[Date Prev][Date Next][Thread Prev][Thread Next][Date Index][Thread Index]
Re: [Qemu-block] Combining synchronous and asynchronous IO
From: |
Kevin Wolf |
Subject: |
Re: [Qemu-block] Combining synchronous and asynchronous IO |
Date: |
Fri, 15 Mar 2019 16:50:10 +0100 |
User-agent: |
Mutt/1.11.3 (2019-02-01) |
Am 15.03.2019 um 16:33 hat Sergio Lopez geschrieben:
>
> Stefan Hajnoczi writes:
>
> > On Thu, Mar 14, 2019 at 06:31:34PM +0100, Sergio Lopez wrote:
> >> Our current AIO path does a great job at unloading the work from the VM,
> >> and combined with IOThreads provides a good performance in most
> >> scenarios.

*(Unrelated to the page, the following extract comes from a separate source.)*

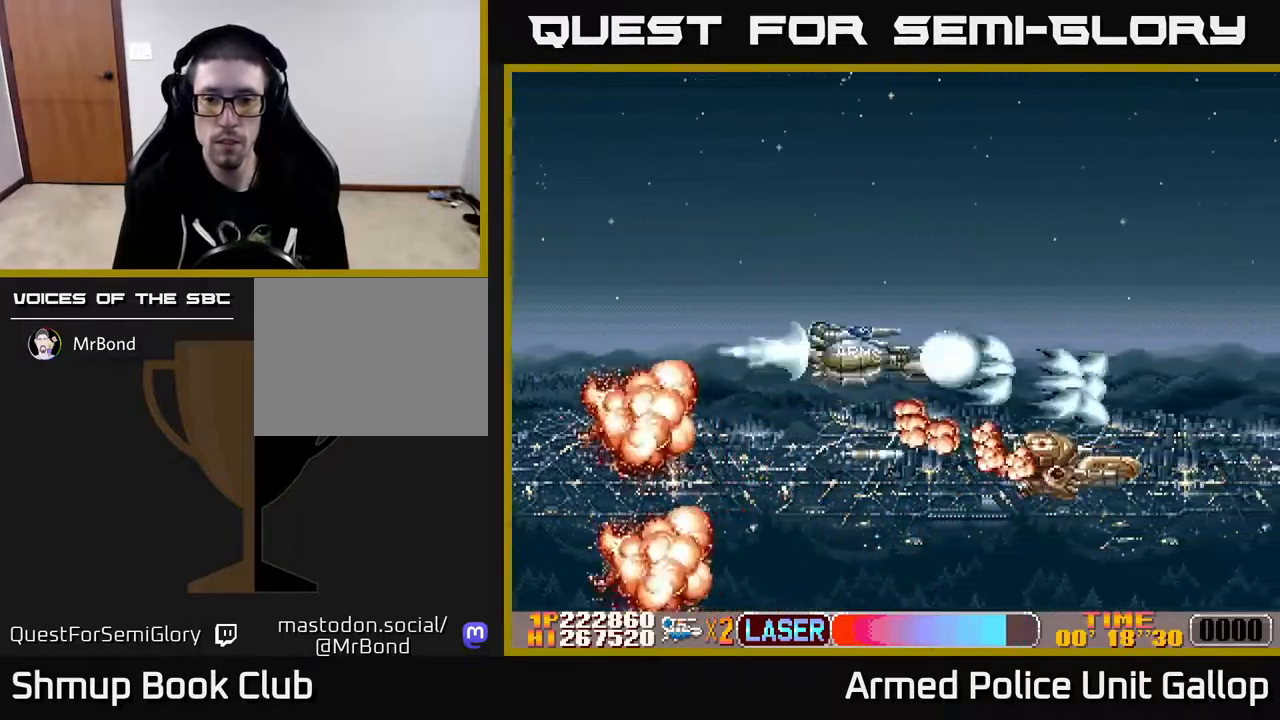
{"buttons": ["A", "DPAD_UP"], "left_stick": "center", "right_stick": "center", "events": [[33, "DPAD_RIGHT", "up"], [133, "A", "up"], [150, "B", "down"], [217, "A", "down"], [250, "B", "up"]]}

But it also comes with its costs, in both a longer execution
> >> path and the need of the intervention of the scheduler at various
> >> points.
> >>
> >> There's one particular workload that suffers from this cost, and that's
> >> when you have just 1 or 2 cores on the Guest issuing synchronous
> >> requests. This happens to be a pretty common workload for some DBs and,
> >> in a general sense, on small VMs.
> >>
> >> I did a quick'n'dirty implementation on top of virtio-blk to get some
> >> numbers. This comes from a VM with 4 CPUs running on an idle server,
> >> with a secondary virtio-blk disk backed by a null_blk device with a
> >> simulated latency of 30us.
> >
> > Can you describe the implementation in more detail? Does "synchronous"
> > mean that hw/block/virtio_blk.c makes a blocking preadv()/pwritev() call
> > instead of calling blk_aio_preadv/pwritev()? If so, then you are also
> > bypassing the QEMU block layer (coroutines, request tracking, etc) and
> > that might explain some of the latency.
>
> The first implementation, the one I've used for getting these numbers,
> it's just preadv/pwrite from virtio_blk.c, as you correctly guessed. I
> know it's unfair, but I wanted to take a look at the best possible
> scenario, and then measure the cost of the other layers.
>
> I'm working now on writing non-coroutine counterparts for
> blk_co_[preadv|pwrite], so we have SIO without bypassing the block layer.
Maybe try to keep the change local to file-posix.c? I think you would
only have to modify raw_thread_pool_submit() so that it doesn't go
through the thread pool, but just calls func directly.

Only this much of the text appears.